Another potential bias is confirmation bias, which has been acknowledged in the psychological literature for years (Nickerson, 1998). It refers to the systematic seeking or interpreting of evidence consistent with existing beliefs and expectations, or to support a hypothesis so that impartiality (rationality) is suspended contrary to good scientific practice. Indeed, candidates in all public and professional examinations are given numbers to disguise their identities to control for this bias in an educational context. While we all like to think we are careful to take rational decisions on the evidence, in all probability we cannot always seek out all relevant evidence from multiple sources when under time pressure. There is remarkably little research regarding the extent of confirmation bias. Kosnik (2008) tested for confirmation bias using a confidential questionnaire survey of US undergraduates (n=284) regarding a recent tax policy (during the President Bush Jr era) and found that the undergraduates' predispositions predicted their responses regardless of the evidence.

Modgil et al (2021) explored social media-induced polarisation during the COVID-19 pandemic and reported that there was an interplay between confirmation bias and ‘echo chambers’ at the height of the pandemic. With social media increasingly becoming a primary source of information for many people, Fernandes (2023) tested a social learning model using simulation data to explain how confirmation bias influences the development of opinions. Social learning describes how we learn through our networks with information accumulating through time and experience; however, it predisposes us to overvalue the views of friends with similar beliefs. Fernandes (2023) noted that only two types of opinion could be formed and both are biased.
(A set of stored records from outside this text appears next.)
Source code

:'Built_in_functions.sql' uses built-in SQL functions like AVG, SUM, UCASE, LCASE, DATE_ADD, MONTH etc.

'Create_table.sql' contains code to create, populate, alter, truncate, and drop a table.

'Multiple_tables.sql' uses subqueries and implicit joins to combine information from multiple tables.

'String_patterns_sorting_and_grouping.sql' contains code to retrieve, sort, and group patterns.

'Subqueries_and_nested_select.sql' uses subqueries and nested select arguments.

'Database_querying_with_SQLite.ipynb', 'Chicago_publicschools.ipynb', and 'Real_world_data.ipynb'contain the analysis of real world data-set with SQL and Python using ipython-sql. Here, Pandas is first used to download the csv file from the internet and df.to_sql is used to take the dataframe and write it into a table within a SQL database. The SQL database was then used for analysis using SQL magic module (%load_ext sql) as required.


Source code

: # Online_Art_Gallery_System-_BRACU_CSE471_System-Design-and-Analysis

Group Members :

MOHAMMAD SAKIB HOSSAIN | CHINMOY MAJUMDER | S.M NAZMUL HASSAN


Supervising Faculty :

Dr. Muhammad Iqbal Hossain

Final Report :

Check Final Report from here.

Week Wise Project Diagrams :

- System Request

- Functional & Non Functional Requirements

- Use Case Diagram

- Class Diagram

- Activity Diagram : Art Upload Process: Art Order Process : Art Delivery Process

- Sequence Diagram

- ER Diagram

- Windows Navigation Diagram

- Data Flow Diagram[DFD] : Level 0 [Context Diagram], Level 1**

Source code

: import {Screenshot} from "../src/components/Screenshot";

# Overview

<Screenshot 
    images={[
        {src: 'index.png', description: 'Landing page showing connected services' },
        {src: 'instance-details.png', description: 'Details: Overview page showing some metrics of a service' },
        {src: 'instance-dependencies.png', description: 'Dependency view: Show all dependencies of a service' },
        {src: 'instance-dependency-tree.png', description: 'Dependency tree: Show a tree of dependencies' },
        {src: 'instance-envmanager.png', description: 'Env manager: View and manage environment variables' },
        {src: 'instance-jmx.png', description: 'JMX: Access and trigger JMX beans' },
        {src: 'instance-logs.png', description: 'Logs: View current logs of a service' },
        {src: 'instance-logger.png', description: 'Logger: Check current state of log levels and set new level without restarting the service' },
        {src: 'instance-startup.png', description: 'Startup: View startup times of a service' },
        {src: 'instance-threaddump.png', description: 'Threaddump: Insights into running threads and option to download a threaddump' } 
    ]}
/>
Yet, one opinion type was less biased than the other depending upon the state of knowledge, but the size of both biases depended on the ambiguity level and relative magnitude of the state of knowledge and confirmation biases. Thus, when the degree of partisanship is high, those with strong views may exacerbate the misinterpretation of ambiguous data, thereby exerting a disproportionate influence over others and amplifying conflicts in the social network. Different people may vary in the intensity of their confirmation biases, with polar opposite biases being on display. This variability in views can impact how the emergence of group consensus plays out. This study was based upon simulation data but it indicates how real world social networks may work.

Our capacity to assimilate lots of information is tested every day. We need to inevitably filter and take shortcuts; however, we need to be mindful that it is easy to be exposed to limited data, which predisposes us to partial knowledge of the subject matter.